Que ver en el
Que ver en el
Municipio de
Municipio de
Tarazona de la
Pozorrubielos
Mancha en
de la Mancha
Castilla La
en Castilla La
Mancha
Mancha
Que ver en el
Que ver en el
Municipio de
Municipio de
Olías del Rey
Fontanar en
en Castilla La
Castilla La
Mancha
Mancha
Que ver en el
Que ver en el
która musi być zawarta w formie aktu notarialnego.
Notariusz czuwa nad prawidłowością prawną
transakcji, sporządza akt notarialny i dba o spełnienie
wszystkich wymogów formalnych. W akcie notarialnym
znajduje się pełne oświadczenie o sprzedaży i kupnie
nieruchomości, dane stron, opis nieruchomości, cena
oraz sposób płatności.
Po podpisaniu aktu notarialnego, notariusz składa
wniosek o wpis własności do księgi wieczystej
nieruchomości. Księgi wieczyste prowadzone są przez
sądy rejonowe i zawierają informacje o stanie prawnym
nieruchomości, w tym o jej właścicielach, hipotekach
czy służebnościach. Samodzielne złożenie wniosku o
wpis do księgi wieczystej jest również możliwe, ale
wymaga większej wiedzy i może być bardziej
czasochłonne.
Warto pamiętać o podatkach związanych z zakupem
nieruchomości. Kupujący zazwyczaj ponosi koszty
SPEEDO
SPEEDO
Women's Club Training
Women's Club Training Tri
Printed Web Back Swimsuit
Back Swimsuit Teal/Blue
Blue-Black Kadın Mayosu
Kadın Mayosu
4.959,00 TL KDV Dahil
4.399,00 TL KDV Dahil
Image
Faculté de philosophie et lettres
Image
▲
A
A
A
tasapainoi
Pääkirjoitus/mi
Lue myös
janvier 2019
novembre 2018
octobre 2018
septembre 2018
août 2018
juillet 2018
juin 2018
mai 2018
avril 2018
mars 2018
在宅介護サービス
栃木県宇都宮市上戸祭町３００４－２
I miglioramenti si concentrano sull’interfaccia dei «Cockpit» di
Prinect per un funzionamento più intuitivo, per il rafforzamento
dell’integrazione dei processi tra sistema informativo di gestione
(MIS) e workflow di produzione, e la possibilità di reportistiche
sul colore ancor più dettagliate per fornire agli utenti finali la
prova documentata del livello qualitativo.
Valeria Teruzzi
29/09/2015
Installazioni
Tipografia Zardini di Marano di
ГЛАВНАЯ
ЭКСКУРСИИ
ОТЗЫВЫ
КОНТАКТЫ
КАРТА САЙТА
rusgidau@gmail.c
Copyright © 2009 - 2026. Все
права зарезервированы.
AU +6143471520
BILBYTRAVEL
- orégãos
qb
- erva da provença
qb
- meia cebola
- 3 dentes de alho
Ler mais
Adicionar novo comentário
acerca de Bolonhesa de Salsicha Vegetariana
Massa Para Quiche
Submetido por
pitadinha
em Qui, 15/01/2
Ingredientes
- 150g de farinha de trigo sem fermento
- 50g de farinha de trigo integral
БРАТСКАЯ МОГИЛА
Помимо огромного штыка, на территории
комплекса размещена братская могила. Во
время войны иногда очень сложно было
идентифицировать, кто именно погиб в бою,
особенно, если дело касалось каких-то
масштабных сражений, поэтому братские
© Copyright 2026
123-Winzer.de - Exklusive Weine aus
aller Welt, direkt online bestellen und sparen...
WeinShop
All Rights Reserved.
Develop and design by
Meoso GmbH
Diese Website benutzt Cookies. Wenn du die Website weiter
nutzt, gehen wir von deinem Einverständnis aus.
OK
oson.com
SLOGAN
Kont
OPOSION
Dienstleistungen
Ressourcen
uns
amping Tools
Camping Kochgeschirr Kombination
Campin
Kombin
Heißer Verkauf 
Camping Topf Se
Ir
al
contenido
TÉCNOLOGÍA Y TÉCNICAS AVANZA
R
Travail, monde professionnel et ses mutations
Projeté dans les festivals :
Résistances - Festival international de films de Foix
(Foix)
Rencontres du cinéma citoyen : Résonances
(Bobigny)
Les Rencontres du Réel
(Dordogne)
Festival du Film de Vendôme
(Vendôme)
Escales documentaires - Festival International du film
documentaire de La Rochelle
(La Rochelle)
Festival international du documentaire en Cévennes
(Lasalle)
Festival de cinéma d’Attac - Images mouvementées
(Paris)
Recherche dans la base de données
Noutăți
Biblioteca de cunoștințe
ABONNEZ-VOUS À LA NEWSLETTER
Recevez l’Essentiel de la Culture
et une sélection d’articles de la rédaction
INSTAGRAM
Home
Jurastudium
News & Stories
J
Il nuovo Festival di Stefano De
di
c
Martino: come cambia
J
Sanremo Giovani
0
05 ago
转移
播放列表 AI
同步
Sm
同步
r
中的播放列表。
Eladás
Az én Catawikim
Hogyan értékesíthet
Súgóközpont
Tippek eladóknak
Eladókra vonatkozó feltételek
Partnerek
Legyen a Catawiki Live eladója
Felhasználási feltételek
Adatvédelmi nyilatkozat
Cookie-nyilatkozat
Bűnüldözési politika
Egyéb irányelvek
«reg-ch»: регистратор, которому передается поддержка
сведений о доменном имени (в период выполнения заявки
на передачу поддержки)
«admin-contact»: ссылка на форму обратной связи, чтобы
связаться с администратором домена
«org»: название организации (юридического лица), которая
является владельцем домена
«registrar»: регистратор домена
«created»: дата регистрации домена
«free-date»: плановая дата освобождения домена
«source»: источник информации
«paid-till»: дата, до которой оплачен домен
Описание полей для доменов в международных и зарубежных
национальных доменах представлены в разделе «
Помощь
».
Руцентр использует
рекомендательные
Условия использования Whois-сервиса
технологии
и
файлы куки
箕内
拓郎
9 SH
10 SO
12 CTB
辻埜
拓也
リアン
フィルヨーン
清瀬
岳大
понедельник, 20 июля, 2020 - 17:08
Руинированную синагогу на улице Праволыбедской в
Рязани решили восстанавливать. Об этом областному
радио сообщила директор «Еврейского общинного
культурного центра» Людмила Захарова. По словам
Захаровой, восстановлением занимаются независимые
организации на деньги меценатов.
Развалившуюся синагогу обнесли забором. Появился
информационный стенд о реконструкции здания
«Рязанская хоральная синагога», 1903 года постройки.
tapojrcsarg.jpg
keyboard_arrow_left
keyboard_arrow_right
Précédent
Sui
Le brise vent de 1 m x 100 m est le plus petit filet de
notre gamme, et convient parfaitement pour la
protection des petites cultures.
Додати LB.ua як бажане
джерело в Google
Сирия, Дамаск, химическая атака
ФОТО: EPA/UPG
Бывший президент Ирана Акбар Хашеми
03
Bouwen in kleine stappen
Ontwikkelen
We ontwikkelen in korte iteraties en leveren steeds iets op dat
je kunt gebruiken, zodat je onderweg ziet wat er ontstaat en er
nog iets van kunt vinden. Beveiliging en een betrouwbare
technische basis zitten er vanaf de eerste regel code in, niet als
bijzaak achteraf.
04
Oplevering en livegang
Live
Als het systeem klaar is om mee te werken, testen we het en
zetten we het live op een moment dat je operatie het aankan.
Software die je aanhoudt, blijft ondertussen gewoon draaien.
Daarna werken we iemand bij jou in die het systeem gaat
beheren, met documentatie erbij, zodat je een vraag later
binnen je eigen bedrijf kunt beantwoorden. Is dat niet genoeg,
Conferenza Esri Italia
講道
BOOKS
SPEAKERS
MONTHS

* [Description of the task] Count every line in the data where the string "notarialnego" occurs. Give nothing except the number.

* [Response to this task] 2